FATİH TEMİZ | KARAMBOL

09.01.2020 – 15.02.2020

Merdiven Art Space welcomes the new year with Fatih Temiz’s solo exhibition titled “Cannon.” Having become popular after participating in the projects and events such as Base Istanbul and Simbart project, introducing early-career artists to the spectators, Temiz focuses on football’s relationship with globalization, neo-imperialism and social resistance. The exhibition, referring to a sports term with its title “Cannon,” examines the chaotic development regarding the fact that complicated equilibrium and power struggles are centralized like it was 100 years ago, over the international football practice.

Fatih Temiz, offering an insight into the historical background of “General Harrington Cup,” invites the spectators to discover the political background of football, indicating a symbolic authority since the day it began to be played. General Charles Harrington, who was the commander of occupation forces in the UK, had planned to defeat Fenerbahçe, that supported the national struggle with weapons, and Turkish people on this wise, in a spiritual sense with the competition he organized on his behalf before leaving Turkey. The match played in front of a huge crowd of supporters on  June 29, 1923, at Taksim Stadium, which was located in the area where Gezi Park is located today, was an attempt to besiege the physically invaded country in every sense with professional football players around the world included in the match as a result of General Harrington’s personal and covert rancorousness. As a result of the competition, witnessed to a cliffhanger and ended up in a magnificent victory, Fenerbahçe won the cup and represented the spirit of national struggle against imperialism. The artist, focusing on the sub-meanings football has lost and gained in the process of globalizing and becoming an industry that dominates the global economy, reveals a story of resistance that draws its strength from its simplicity and the evolution of imperialism.

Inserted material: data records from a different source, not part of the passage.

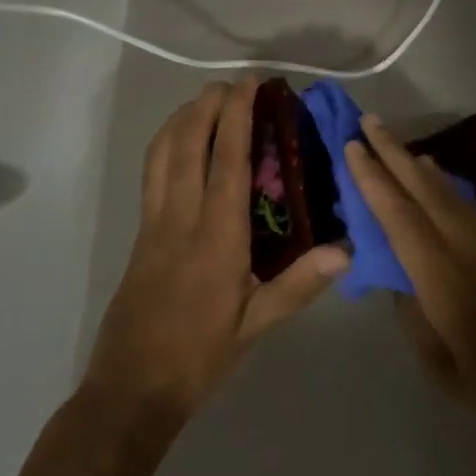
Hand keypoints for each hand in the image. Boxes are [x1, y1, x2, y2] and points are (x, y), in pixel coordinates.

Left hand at [83, 80, 348, 430]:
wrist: (129, 392)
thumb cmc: (199, 358)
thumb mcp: (256, 327)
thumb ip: (299, 285)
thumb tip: (345, 250)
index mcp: (216, 238)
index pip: (227, 162)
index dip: (237, 117)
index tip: (249, 86)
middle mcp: (180, 220)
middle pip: (187, 145)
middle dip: (206, 105)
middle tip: (231, 84)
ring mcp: (154, 225)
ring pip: (161, 155)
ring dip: (181, 119)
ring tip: (205, 101)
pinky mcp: (140, 235)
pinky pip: (151, 174)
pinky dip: (166, 144)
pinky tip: (180, 144)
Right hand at [346, 116, 475, 450]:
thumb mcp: (441, 367)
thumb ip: (414, 316)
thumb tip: (397, 278)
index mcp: (443, 278)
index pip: (399, 217)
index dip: (374, 179)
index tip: (353, 146)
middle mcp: (466, 247)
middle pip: (424, 189)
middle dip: (394, 152)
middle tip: (369, 121)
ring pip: (447, 192)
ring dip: (417, 163)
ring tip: (394, 143)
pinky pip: (465, 204)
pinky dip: (442, 184)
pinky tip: (432, 178)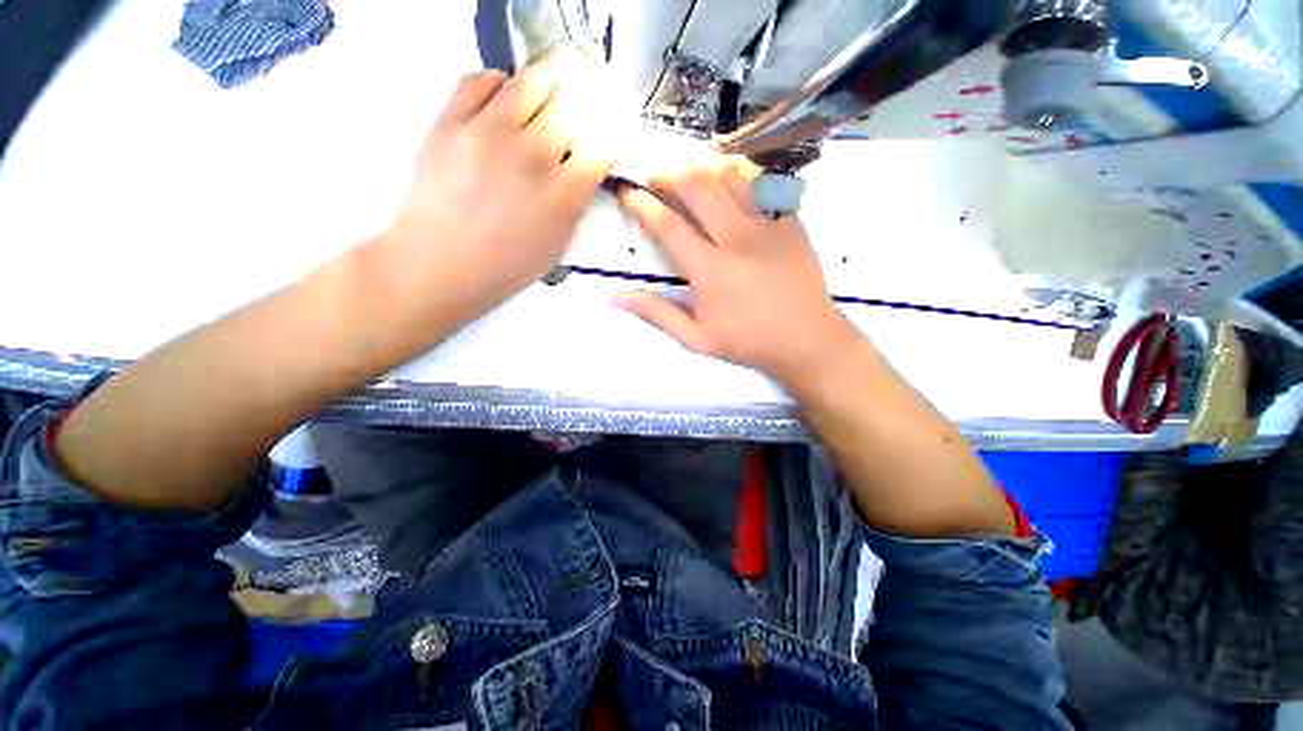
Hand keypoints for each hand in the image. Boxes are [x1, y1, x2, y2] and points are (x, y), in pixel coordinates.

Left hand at [372, 57, 614, 332]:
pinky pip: (481, 79)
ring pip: (532, 80)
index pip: (602, 144)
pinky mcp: (450, 121)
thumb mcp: (558, 244)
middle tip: (592, 83)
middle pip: (573, 102)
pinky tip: (505, 95)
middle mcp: (532, 155)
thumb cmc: (506, 266)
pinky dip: (501, 81)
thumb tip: (584, 167)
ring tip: (558, 73)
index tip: (611, 125)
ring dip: (553, 74)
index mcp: (563, 194)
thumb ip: (576, 202)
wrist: (438, 265)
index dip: (612, 129)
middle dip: (590, 91)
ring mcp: (488, 132)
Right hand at [614, 157, 864, 389]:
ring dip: (702, 167)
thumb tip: (614, 297)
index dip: (641, 203)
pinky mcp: (791, 221)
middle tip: (654, 177)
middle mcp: (736, 239)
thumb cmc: (748, 342)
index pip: (667, 225)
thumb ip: (656, 314)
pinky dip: (739, 174)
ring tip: (688, 174)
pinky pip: (762, 183)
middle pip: (697, 186)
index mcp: (709, 271)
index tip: (626, 190)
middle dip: (668, 173)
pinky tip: (729, 181)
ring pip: (730, 175)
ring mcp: (767, 226)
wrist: (807, 340)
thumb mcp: (696, 339)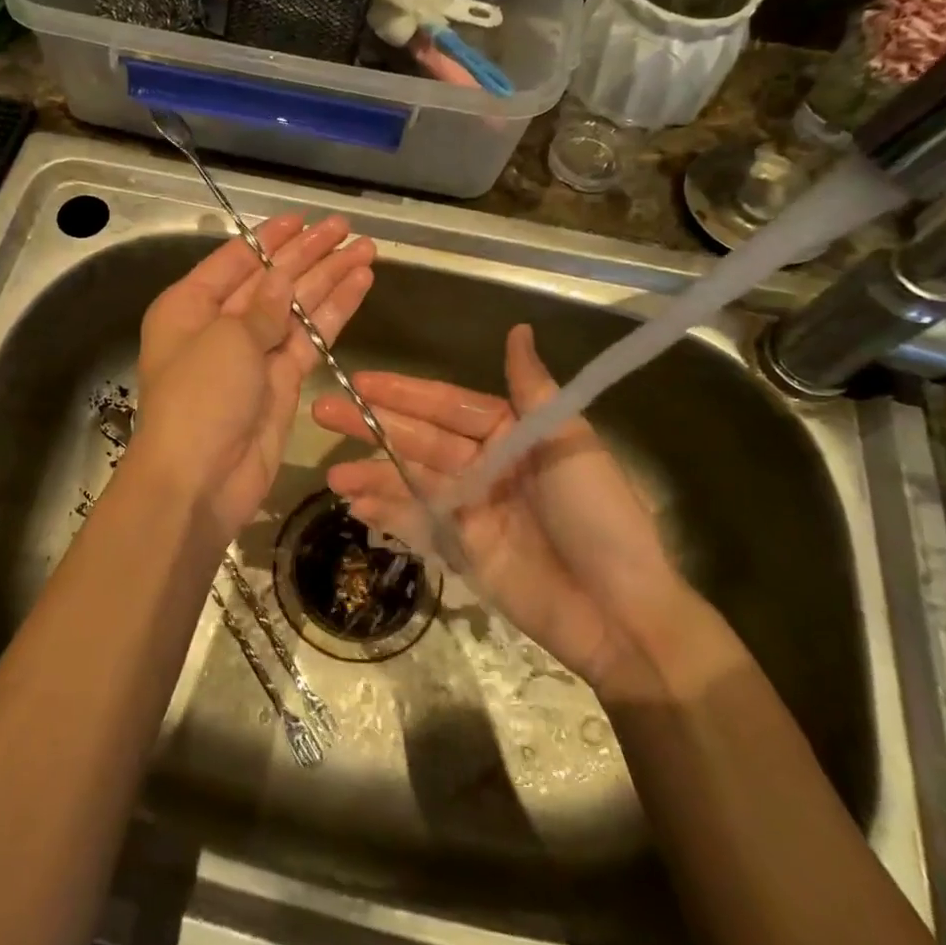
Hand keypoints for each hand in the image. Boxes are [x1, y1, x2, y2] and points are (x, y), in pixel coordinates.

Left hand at [129, 213, 374, 544]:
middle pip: (271, 280)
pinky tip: (360, 285)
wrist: (200, 480)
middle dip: (309, 254)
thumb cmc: (199, 397)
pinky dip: (335, 313)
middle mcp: (221, 325)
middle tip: (346, 229)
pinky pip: (310, 338)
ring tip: (366, 250)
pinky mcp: (282, 381)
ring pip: (297, 307)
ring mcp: (254, 354)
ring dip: (330, 279)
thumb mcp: (227, 339)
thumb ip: (262, 305)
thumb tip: (283, 277)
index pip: (236, 261)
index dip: (271, 239)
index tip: (304, 219)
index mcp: (190, 306)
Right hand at [311, 324, 688, 693]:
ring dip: (372, 474)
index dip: (405, 393)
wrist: (622, 615)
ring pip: (410, 480)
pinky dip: (386, 513)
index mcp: (512, 434)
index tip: (361, 381)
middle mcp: (485, 464)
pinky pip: (417, 523)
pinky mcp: (462, 549)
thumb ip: (533, 390)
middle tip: (323, 412)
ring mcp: (470, 508)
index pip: (448, 405)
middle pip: (420, 440)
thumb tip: (518, 329)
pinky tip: (355, 504)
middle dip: (372, 426)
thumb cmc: (599, 518)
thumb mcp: (571, 445)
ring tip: (334, 473)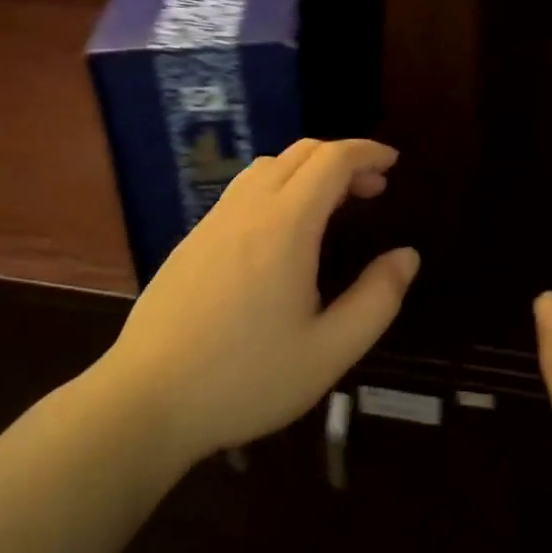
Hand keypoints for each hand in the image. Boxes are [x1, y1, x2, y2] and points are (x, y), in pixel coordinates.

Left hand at [97, 138, 418, 464]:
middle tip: (373, 188)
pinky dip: (279, 184)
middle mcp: (249, 207)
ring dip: (309, 168)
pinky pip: (244, 187)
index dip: (367, 152)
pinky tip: (283, 227)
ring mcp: (215, 218)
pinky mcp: (194, 237)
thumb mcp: (328, 352)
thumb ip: (376, 300)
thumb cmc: (244, 379)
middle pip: (302, 152)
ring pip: (270, 165)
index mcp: (285, 225)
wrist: (144, 401)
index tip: (394, 162)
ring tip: (332, 203)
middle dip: (344, 158)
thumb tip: (407, 255)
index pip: (332, 159)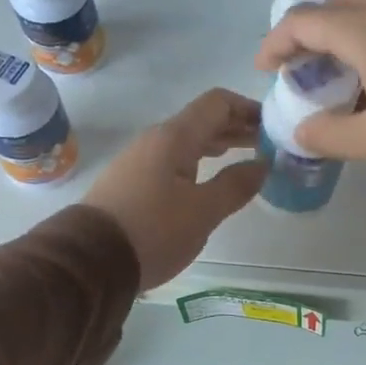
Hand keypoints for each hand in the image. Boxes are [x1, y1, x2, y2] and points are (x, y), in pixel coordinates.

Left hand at [84, 88, 266, 288]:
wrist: (91, 260)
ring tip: (245, 159)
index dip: (248, 109)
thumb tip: (263, 164)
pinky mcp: (131, 183)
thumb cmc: (154, 231)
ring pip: (187, 142)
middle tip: (268, 145)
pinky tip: (209, 181)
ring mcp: (139, 161)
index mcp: (174, 138)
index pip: (217, 103)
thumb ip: (236, 185)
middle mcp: (155, 140)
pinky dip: (198, 163)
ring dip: (218, 146)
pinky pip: (173, 161)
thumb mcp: (203, 211)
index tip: (273, 126)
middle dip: (237, 128)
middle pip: (202, 121)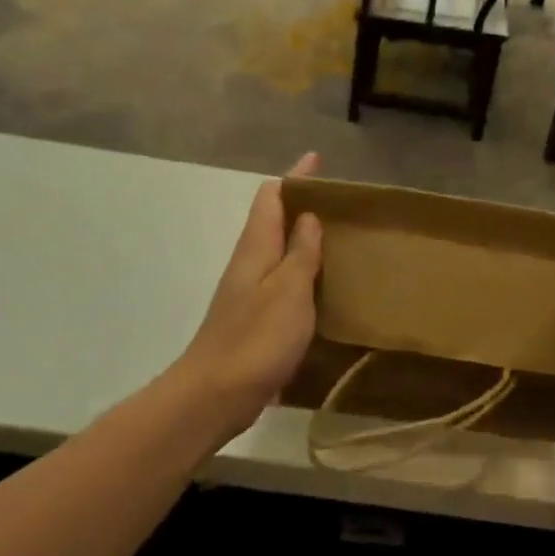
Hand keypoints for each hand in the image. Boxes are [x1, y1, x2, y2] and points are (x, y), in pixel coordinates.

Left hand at [174, 152, 322, 437]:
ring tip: (338, 238)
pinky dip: (301, 272)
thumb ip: (300, 253)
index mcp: (256, 249)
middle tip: (340, 204)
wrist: (214, 396)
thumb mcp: (289, 290)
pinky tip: (321, 285)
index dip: (294, 176)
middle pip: (273, 221)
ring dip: (302, 239)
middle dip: (301, 205)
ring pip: (277, 252)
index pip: (271, 198)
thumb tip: (308, 218)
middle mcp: (249, 264)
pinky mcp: (253, 320)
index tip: (316, 159)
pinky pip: (281, 281)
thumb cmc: (256, 338)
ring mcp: (248, 293)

The video work and data-based mural work accompanying Fatih Temiz’s large-scale drawings, considered as the cornerstone of his practice, reveals the balance between a nostalgic stance, which is coherent with the historical background of the exhibition, and archival approach. The Turkish equivalent of the term “cannon” also refers to encouraging some speculative cases in order to make benefit from them. With this term, Temiz brings a critical approach to the football industry which has become a field of power and authority, run by pawns, instead of being an enjoyable activity.